Speaker: Ziying Liu
National Research Council of Canada, Institute for Information Technology
Knowledge Discovery in Genomics: A Multi-strategy Approach
Knowledge discovery is the process of discovering useful and ideally previously unknown knowledge from historical or real-time data obtained from all sources such as biological experiments or clinical trials. This involves development of various strategies of data preprocessing and analysis such as classification. In high throughput genomics applications, knowledge discovery processes help in various research and development activities, among which are (i) identifying relationships between genes and their functions based on time-series, which can be drug response over time, developmental stages, etc, and (ii) investigating gene responses to various treatments at one discrete time point.

In this presentation we provide an overview of knowledge discovery in genomics and emphasize on multi-strategy approaches in which a number of methods are applied to identify differentially-expressed genes from a given dataset. It is well-recognized that different methods for the identification of differentially-expressed genes produce different lists of genes. Recently, several studies attempted to compare the similarity and dissimilarity of the gene lists produced by the different methods; however, none has addressed the problem as how to best consolidate the results of these methods. In this research, we develop a novel consolidation strategy based on the principle of characteristic similarity, such as gene co-regulation. First, a set of core genes is formed based on certain confidence criteria (e.g., the common genes identified by all methods for a stringent analysis or common to more than one method for a less stringent study). This set of core genes is then clustered according to their common characteristics (e.g., common expression behaviour, similarity in functions and gene regulation) through data mining, literature mining, pathway database search, and/or functional similarity evaluation based on GO annotations.
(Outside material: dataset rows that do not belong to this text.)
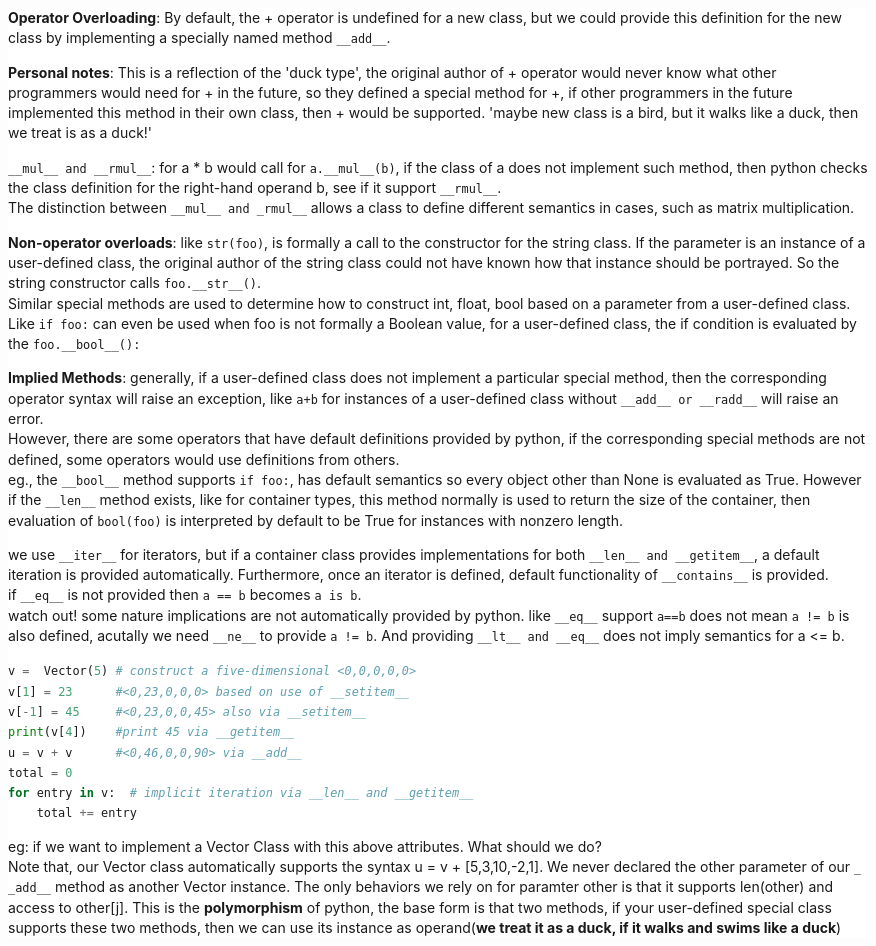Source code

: __Operator Overloading__:
By default, the + operator is undefined for a new class, but we could provide this definition for the new class by implementing a specially named method `__add__`.   

__Personal notes__: This is a reflection of the 'duck type', the original author of + operator would never know what other programmers would need for + in the future, so they defined a special method for +, if other programmers in the future implemented this method in their own class, then + would be supported. 'maybe new class is a bird, but it walks like a duck, then we treat is as a duck!'  

`__mul__ and __rmul__`: for a * b would call for `a.__mul__(b)`, if the class of a does not implement such method, then python checks the class definition for the right-hand operand b, see if it support `__rmul__`.  
The distinction between `__mul__ and _rmul__` allows a class to define different semantics in cases, such as matrix multiplication.    

__Non-operator overloads__: like `str(foo)`, is formally a call to the constructor for the string class. If the parameter is an instance of a user-defined class, the original author of the string class could not have known how that instance should be portrayed. So the string constructor calls `foo.__str__()`.  
Similar special methods are used to determine how to construct int, float, bool based on a parameter from a user-defined class. Like `if foo:` can even be used when foo is not formally a Boolean value, for a user-defined class, the if condition is evaluated by the `foo.__bool__():`  

__Implied Methods__: generally, if a user-defined class does not implement a particular special method, then the corresponding operator syntax will raise an exception, like `a+b` for instances of a user-defined class without `__add__ or __radd__` will raise an error.  
However, there are some operators that have default definitions provided by python, if the corresponding special methods are not defined, some operators would use definitions from others.  
eg., the `__bool__` method supports `if foo:`, has default semantics so every object other than None is evaluated as True. However if the `__len__` method exists, like for container types, this method normally is used to return the size of the container, then evaluation of `bool(foo)` is interpreted by default to be True for instances with nonzero length.  

we use `__iter__` for iterators, but if a container class provides implementations for both `__len__ and __getitem__`, a default iteration is provided automatically. Furthermore, once an iterator is defined, default functionality of `__contains__` is provided.  
if `__eq__` is not provided then `a == b` becomes `a is b`.  
watch out! some nature implications are not automatically provided by python. like `__eq__` support `a==b` does not mean `a != b` is also defined, acutally we need `__ne__` to provide `a != b`. And providing `__lt__ and __eq__` does not imply semantics for a <= b.


```python
v =  Vector(5) # construct a five-dimensional <0,0,0,0,0>
v[1] = 23      #<0,23,0,0,0> based on use of __setitem__
v[-1] = 45     #<0,23,0,0,45> also via __setitem__
print(v[4])    #print 45 via __getitem__
u = v + v      #<0,46,0,0,90> via __add__
total = 0
for entry in v:  # implicit iteration via __len__ and __getitem__
    total += entry   
```

eg: if we want to implement a Vector Class with this above attributes. What should we do?  
Note that, our Vector class automatically supports the syntax u = v + [5,3,10,-2,1]. We never declared the other parameter of our `__add__` method as another Vector instance. The only behaviors we rely on for paramter other is that it supports len(other) and access to other[j]. This is the __polymorphism__ of python, the base form is that two methods, if your user-defined special class supports these two methods, then we can use its instance as operand(__we treat it as a duck, if it walks and swims like a duck__)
Second, common characteristics (e.g., DNA motifs for each of the co-expressed gene clusters) of each cluster are identified. A gene identified by each individual method is to be either selected or excluded depending on the extent of certain characteristics (e.g., motifs, functional similarity) it has in common with one of the core clusters.

The effectiveness of the proposed methodology is demonstrated through its application to two in-house datasets from our research projects concerning the identification of bio-makers for breast and brain cancers.